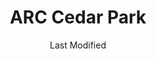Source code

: ---
layout: location-page
date: Last Modified
description: "Local COVID-19 testing is available at ARC Cedar Park in Cedar Park, Texas, USA."
permalink: "locations/texas/cedar-park/arc-cedar-park/"
tags:
  - locations
  - texas
title: ARC Cedar Park
uniqueName: arc-cedar-park
state: Texas
stateAbbr: TX
hood: "Cedar Park"
address: "801 East Whitestone Blvd Building C"
city: "Cedar Park"
zip: " 78613"
zipsNearby: "76824 76831 76832 76853 77853 73301 73344 78701 78702 78703 78704 78705 78708 78709 78710 78711 78712 78713 78714 78715 78716 78717 78718 78719 78720 78721 78722 78723 78724 78725 78726 78727 78728 78729 78730 78731 78732 78733 78734 78735 78736 78737 78738 78739 78741 78742 78744 78745 78746 78747 78748 78749 78750 78751 78752 78753 78754 78755 78756 78757 78758 78759 78760 78761 78762 78763 78764 78765 78766 78767 78768 78769 78772 78773 78774 78778 78779 78780 78781 78783 78785 78789 78799 76511 78602 76513 78605 78606 78607 78608 78609 76518 78610 78611 76520 78612 78613 78630 76522 78615 78616 76523 78617 78619 78620 78621 78622 78623 76526 76527 78626 78627 78628 78633 78115 78942 76530 76533 76534 78634 78635 76537 78636 76539 78027 76540 76541 76542 76543 76544 76547 76548 76549 78638 78639 78640 76550 78641 78645 78646 78947 78642 78948 76554 78643 78644 78648 78650 78651 78652 78653 78654 78657 78655 78656 76556 76557 76558 78130 78131 78132 78133 78135 76559 78659 76564 78660 78691 78661 78662 76567 76569 78953 78663 78664 78665 78680 78681 78682 78683 76571 78666 78667 76573 78957 78669 78070 78670 78671 76574 76501 76502 76503 76504 76505 76508 76577 76578 78672 76579 78673 78674 78963 78675 78676 78786 78788 78798 76545 76546" 
mapUrl: "http://maps.apple.com/?q=ARC+Cedar+Park&address=801+East+Whitestone+Blvd+Building+C,Cedar+Park,Texas, 78613"
locationType: Drive-thru
phone: "512-259-3467"
website: "https://www.austinregionalclinic.com/make-an-appointment/"
onlineBooking: true
closed: undefined
closedUpdate: April 22nd, 2020
notes: "By appointment only. Requires phone screen."
days: Weekdays
hours: 8AM-5PM
ctaMessage: Schedule a test
ctaUrl: "https://www.austinregionalclinic.com/make-an-appointment/"
---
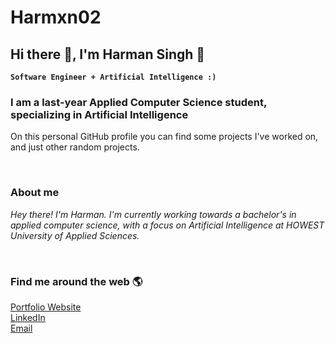 # Harmxn02

## Hi there 👋, I'm Harman Singh 🍕

**`Software Engineer + Artificial Intelligence :)`**

### I am a last-year Applied Computer Science student, specializing in Artificial Intelligence

On this personal GitHub profile you can find some projects I've worked on, and just other random projects.

&nbsp;

### About me

*Hey there! I'm Harman. I'm currently working towards a bachelor's in applied computer science, with a focus on Artificial Intelligence at HOWEST University of Applied Sciences.*


<!-- ![HelloWorld](https://raw.githubusercontent.com/sagar-viradiya/sagar-viradiya/master/resources/banner.png)

![Profile views](https://gpvc.arturio.dev/Harmxn02) -->

&nbsp;

### Find me around the web 🌎

[Portfolio Website](https://www.harmansingh.nl/)  
[LinkedIn](https://www.linkedin.com/in/harmanpnahal/)  
[Email](mailto:harman.pnahal@gmail.com)  

&nbsp;

<!-- [![Top Langs](https://github-readme-stats.vercel.app/api/top-langs/?username=Harmxn02)](https://github.com/anuraghazra/github-readme-stats) -->

&nbsp;

<!-- ## Statistics 📝:
![GitHub metrics](https://metrics.lecoq.io/Harmxn02)   -->

<!-- 
https://dev.to/github/10-standout-github-profile-readmes-h2o -->

<!-- https://arturssmirnovs.github.io/github-profile-readme-generator/ -->

<!-- https://dev.to/github/10-standout-github-profile-readmes-h2o -->
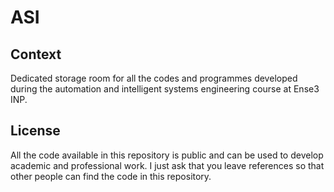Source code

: # ASI

## Context
Dedicated storage room for all the codes and programmes developed during the automation and intelligent systems engineering course at Ense3 INP.

## License
All the code available in this repository is public and can be used to develop academic and professional work. I just ask that you leave references so that other people can find the code in this repository.
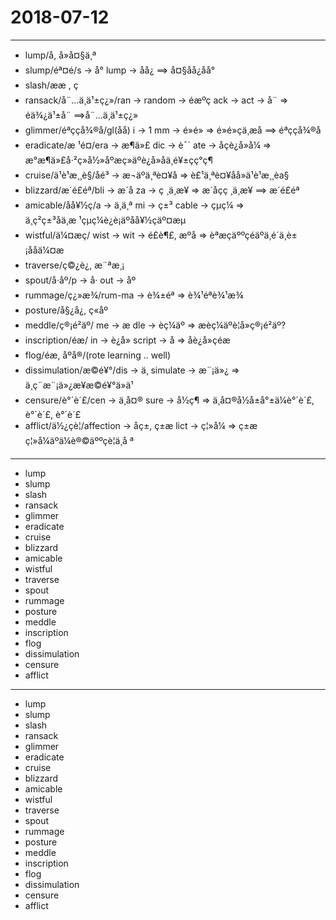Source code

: # 2018-07-12

---

- lump/å, å»å¤§ä¸ª
- slump/éª¤é/s -> å° lump -> åå¿ ==> å¤§åå¿åå°
- slash/ææ , ç 
- ransack/å¨...ä¸­ä¹±ç¿»/ran -> random -> éæºç ack -> act -> å¨ => éä¾¿ä¹±å¨ ==>å¨...ä¸­ä¹±ç¿»
- glimmer/éªççå¾®å/gl(åå) i -> 1 mm -> é»é» => é»é»çä¸æå ==> éªççå¾®å
- eradicate/æ ¹é¤/era -> æ¶ä»£ dic -> è¯´ ate -> åçè¿å»å¼ => æ°æ¶ä»£å·²ç»å½»åºæç»äºè¿å»åä¸é¥±çç°ç¶
- cruise/ä¹è¹æ¸¸è§/åé³ -> æ¬äºä¸ªè¤¥å­ => è£¹ä¸ªè¤¥å­å»ä¹è¹æ¸¸èa§
- blizzard/æ´é£éª/bli -> æ´å za -> ç ¸ä¸æ¥ => æ´åçç ¸ä¸æ¥ ==> æ´é£éª
- amicable/åå¥½ç/a -> ä¸ä¸ª mi -> ç±³ cable -> çµç¼ => ä¸ç²ç±³åä¸æ ¹çµç¼è¿è¡äºåå¥½çäº¤æµ
- wistful/ä¼¤æç/ wist -> wit -> é£è¶£, æºå => èªæçäººçéäºä¸é´ä¸è±¡ååä¼¤æ
- traverse/ç©¿è¿, æ¨ªæ¸¡
- spout/å·åº/p -> å· out -> åº
- rummage/ç¿»æ¾/rum-ma -> è¾±éª => è¾¹éªè¾¹æ¾
- posture/å§¿å¿, ç«åº
- meddle/ç®¡é²äº/ me -> æ  dle -> èç¼äº => æèç¼äºè¦å»ç®¡é²äº?
- inscription/é­æ/ in -> è¿å» script -> å => åè¿å»çé­æ
- flog/é­æ, åºå®/(rote learning .. well)
- dissimulation/æ©é¥°/dis -> ä¸ simulate -> æ¨¡ä»¿ => ä¸ç¨æ¨¡ä»¿æ¥æ©é¥°ä»ä¹
- censure/è°´è´£/cen -> ä¸­å¤® sure -> å½ç¶ => ä¸­å¤®å½å±å°±ä¼è°´è´£, è°´è´£, è°´è´£
- afflict/ä½¿çè¦/affection -> åç±, ç±æ lict -> ç¦»å¼ => ç±æç¦»å¼äºä¼è®©äººçè¦ä¸å ª

---

- lump
- slump
- slash
- ransack
- glimmer
- eradicate
- cruise
- blizzard
- amicable
- wistful
- traverse
- spout
- rummage
- posture
- meddle
- inscription
- flog
- dissimulation
- censure
- afflict

---

- lump
- slump
- slash
- ransack
- glimmer
- eradicate
- cruise
- blizzard
- amicable
- wistful
- traverse
- spout
- rummage
- posture
- meddle
- inscription
- flog
- dissimulation
- censure
- afflict
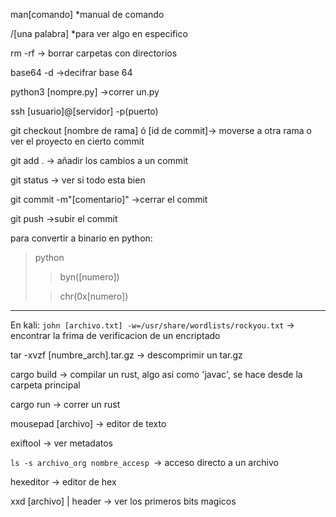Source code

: man[comando] *manual de comando

/[una palabra] *para ver algo en especifico

rm -rf -> borrar carpetas con directorios

base64 -d ->decifrar base 64

python3 [nompre.py] ->correr un.py

ssh [usuario]@[servidor] -p(puerto)

git checkout [nombre de rama] ó [id de commit]-> moverse a otra rama o ver el proyecto en cierto commit

git add . -> añadir los cambios a un commit

git status -> ver si todo esta bien

git commit -m"[comentario]" ->cerrar el commit

git push ->subir el commit

para convertir a binario en python:
>python
>>byn([numero])
>
>>chr(0x[numero])

------
En kali:
`john [archivo.txt] -w=/usr/share/wordlists/rockyou.txt` -> encontrar la frima de verificacion de un encriptado

tar -xvzf [numbre_arch].tar.gz -> descomprimir un tar.gz

cargo build -> compilar un rust, algo asi como 'javac', se hace desde la carpeta principal

cargo run -> correr un rust

mousepad [archivo] -> editor de texto

exiftool -> ver metadatos

`ls -s archivo_org nombre_accesp `-> acceso directo a un archivo

hexeditor -> editor de hex

xxd [archivo] | header -> ver los primeros bits magicos
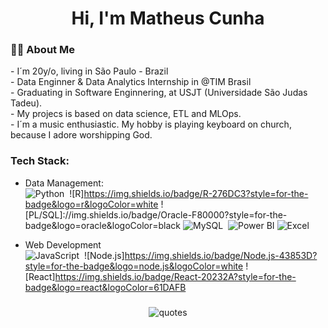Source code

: ###

<h1 align="center">Hi, I'm Matheus Cunha</h1>

###

<h3 align="left">👩‍💻  About Me</h3>
- I´m 20y/o, living in São Paulo - Brazil <br>
- Data Enginner & Data Analytics Internship in @TIM Brasil <br>
- Graduating in Software Enginnering, at USJT (Universidade São Judas Tadeu). <br>
- My projecs is based on data science, ETL and MLOps. <br>
- I´m a music enthusiastic. My hobby is playing keyboard on church, because I adore worshipping God. <br>

### Tech Stack:

- Data Management: <br>
![Python](https://img.shields.io/badge/-python-0D1117?style=for-the-badge&logo=python&logoColor=1572B6&labelColor=0D1117)&nbsp;
![R]https://img.shields.io/badge/R-276DC3?style=for-the-badge&logo=r&logoColor=white
![PL/SQL]://img.shields.io/badge/Oracle-F80000?style=for-the-badge&logo=oracle&logoColor=black
![MySQL](https://img.shields.io/badge/-mysql-0D1117?style=for-the-badge&logo=mysql&labelColor=0D1117)&nbsp;
![Power BI](https://img.shields.io/badge/Power%20BI-F2C811?logo=power-bi&logoColor=white&style=for-the-badge)
![Excel](https://img.shields.io/badge/Microsoft_Excel-217346?logo=microsoft-excel&logoColor=white&style=for-the-badge)&nbsp;

- Web Development <br>
![JavaScript](https://img.shields.io/badge/-JavaScript-0D1117?style=for-the-badge&logo=javascript&labelColor=0D1117&textColor=0D1117)&nbsp;
![Node.js]https://img.shields.io/badge/Node.js-43853D?style=for-the-badge&logo=node.js&logoColor=white
![React]https://img.shields.io/badge/React-20232A?style=for-the-badge&logo=react&logoColor=61DAFB

### 
<div align="center">
  <img src="https://quotes-github-readme.vercel.app/api?type=horizontal&theme=merko)" alt="quotes"  />
</div>
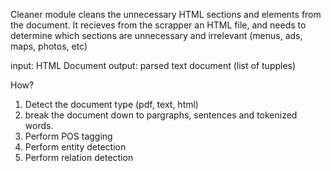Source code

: Cleaner module cleans the unnecessary HTML sections and elements from the document.
It recieves from the scrapper an HTML file, and needs to determine which sections are unnecessary and irrelevant (menus, ads, maps, photos, etc)

input: HTML Document
output: parsed text document (list of tupples)

How?
1. Detect the document type (pdf, text, html)
2. break the document down to pargraphs, sentences and tokenized words.
3. Perform POS tagging
4. Perform entity detection
5. Perform relation detection
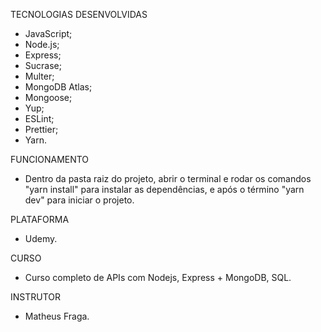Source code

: TECNOLOGIAS DESENVOLVIDAS
- JavaScript;
- Node.js;
- Express;
- Sucrase;
- Multer;
- MongoDB Atlas;
- Mongoose;
- Yup;
- ESLint;
- Prettier;
- Yarn.

FUNCIONAMENTO
- Dentro da pasta raiz do projeto, abrir o terminal e rodar os comandos "yarn install" para instalar as dependências, e após o término "yarn dev" para iniciar o projeto.

PLATAFORMA
- Udemy.

CURSO
- Curso completo de APIs com Nodejs, Express + MongoDB, SQL.

INSTRUTOR
- Matheus Fraga.
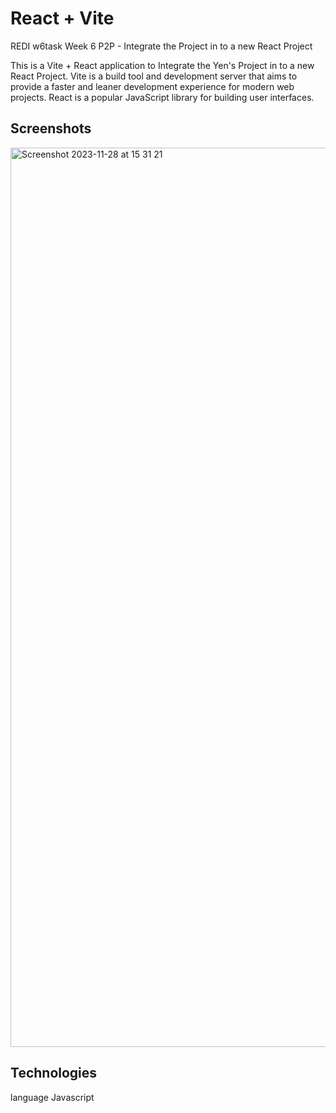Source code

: # React + Vite
REDI w6task
Week 6 P2P - Integrate the Project in to a new React Project

This is a Vite + React application to Integrate the Yen's Project in to a new React Project.
Vite is a build tool and development server that aims to provide a faster and leaner development experience for modern web projects. 
React is a popular JavaScript library for building user interfaces.

## Screenshots
<img width="1439" alt="Screenshot 2023-11-28 at 15 31 21" src="https://github.com/tzuhuangyen/w6Task/assets/106456140/026a0397-a266-420a-b2ff-b59bb9094fc8">

## Technologies
language Javascript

_ _ _

Render as a JSON list of strings, one string per line, every line of the material from the line containing "## Screenshots" through the final line of the material, both ends included. Leave out blank lines.

[
  "## Screenshots",
  "<img width=\"1439\" alt=\"Screenshot 2023-11-28 at 15 31 21\" src=\"https://github.com/tzuhuangyen/w6Task/assets/106456140/026a0397-a266-420a-b2ff-b59bb9094fc8\">",
  "## Technologies",
  "language Javascript"
]